* _What is expected_:
Make an exact copy of every record that follows.

* _Extracted records_:
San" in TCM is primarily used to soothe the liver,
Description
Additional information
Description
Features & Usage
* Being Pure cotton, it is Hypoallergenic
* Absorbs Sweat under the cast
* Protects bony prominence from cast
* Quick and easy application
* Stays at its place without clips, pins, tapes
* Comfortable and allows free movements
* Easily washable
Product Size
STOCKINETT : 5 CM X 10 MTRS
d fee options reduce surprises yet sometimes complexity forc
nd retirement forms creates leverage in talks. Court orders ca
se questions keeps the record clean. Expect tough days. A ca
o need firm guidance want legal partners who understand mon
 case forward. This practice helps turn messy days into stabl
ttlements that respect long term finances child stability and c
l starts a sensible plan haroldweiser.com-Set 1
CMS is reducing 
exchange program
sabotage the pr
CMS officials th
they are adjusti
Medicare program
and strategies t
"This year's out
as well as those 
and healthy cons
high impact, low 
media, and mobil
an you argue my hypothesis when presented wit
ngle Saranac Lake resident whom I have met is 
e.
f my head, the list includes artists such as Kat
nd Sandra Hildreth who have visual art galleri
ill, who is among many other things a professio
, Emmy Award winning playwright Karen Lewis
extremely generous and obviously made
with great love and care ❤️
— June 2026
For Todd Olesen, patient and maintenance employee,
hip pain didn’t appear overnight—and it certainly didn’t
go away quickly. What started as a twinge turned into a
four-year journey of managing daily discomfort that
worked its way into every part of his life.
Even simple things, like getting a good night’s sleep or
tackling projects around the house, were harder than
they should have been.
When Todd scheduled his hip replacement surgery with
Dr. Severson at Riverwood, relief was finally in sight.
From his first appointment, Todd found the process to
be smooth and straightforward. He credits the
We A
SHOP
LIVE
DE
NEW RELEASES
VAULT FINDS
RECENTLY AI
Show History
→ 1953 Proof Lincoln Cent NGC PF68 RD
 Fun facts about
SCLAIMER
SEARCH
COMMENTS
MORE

* _Response_:
San" in TCM is primarily used to soothe the liver,
Description
Additional information
Description
Features & Usage
* Being Pure cotton, it is Hypoallergenic
* Absorbs Sweat under the cast
* Protects bony prominence from cast
* Quick and easy application
* Stays at its place without clips, pins, tapes
* Comfortable and allows free movements
* Easily washable
Product Size
STOCKINETT : 5 CM X 10 MTRS
d fee options reduce surprises yet sometimes complexity forc
nd retirement forms creates leverage in talks. Court orders ca
se questions keeps the record clean. Expect tough days. A ca
o need firm guidance want legal partners who understand mon
 case forward. This practice helps turn messy days into stabl
ttlements that respect long term finances child stability and c
l starts a sensible plan haroldweiser.com-Set 1
CMS is reducing 
exchange program
sabotage the pr
CMS officials th
they are adjusti
Medicare program
and strategies t
"This year's out
as well as those 
and healthy cons
high impact, low 
media, and mobil
an you argue my hypothesis when presented wit
ngle Saranac Lake resident whom I have met is 
e.
f my head, the list includes artists such as Kat
nd Sandra Hildreth who have visual art galleri
ill, who is among many other things a professio
, Emmy Award winning playwright Karen Lewis
extremely generous and obviously made
with great love and care ❤️
— June 2026
For Todd Olesen, patient and maintenance employee,
hip pain didn’t appear overnight—and it certainly didn’t
go away quickly. What started as a twinge turned into a
four-year journey of managing daily discomfort that
worked its way into every part of his life.
Even simple things, like getting a good night’s sleep or
tackling projects around the house, were harder than
they should have been.
When Todd scheduled his hip replacement surgery with
Dr. Severson at Riverwood, relief was finally in sight.
From his first appointment, Todd found the process to
be smooth and straightforward. He credits the
We A
SHOP
LIVE
DE
NEW RELEASES
VAULT FINDS
RECENTLY AI
Show History
→ 1953 Proof Lincoln Cent NGC PF68 RD
 Fun facts about
SCLAIMER
SEARCH
COMMENTS
MORE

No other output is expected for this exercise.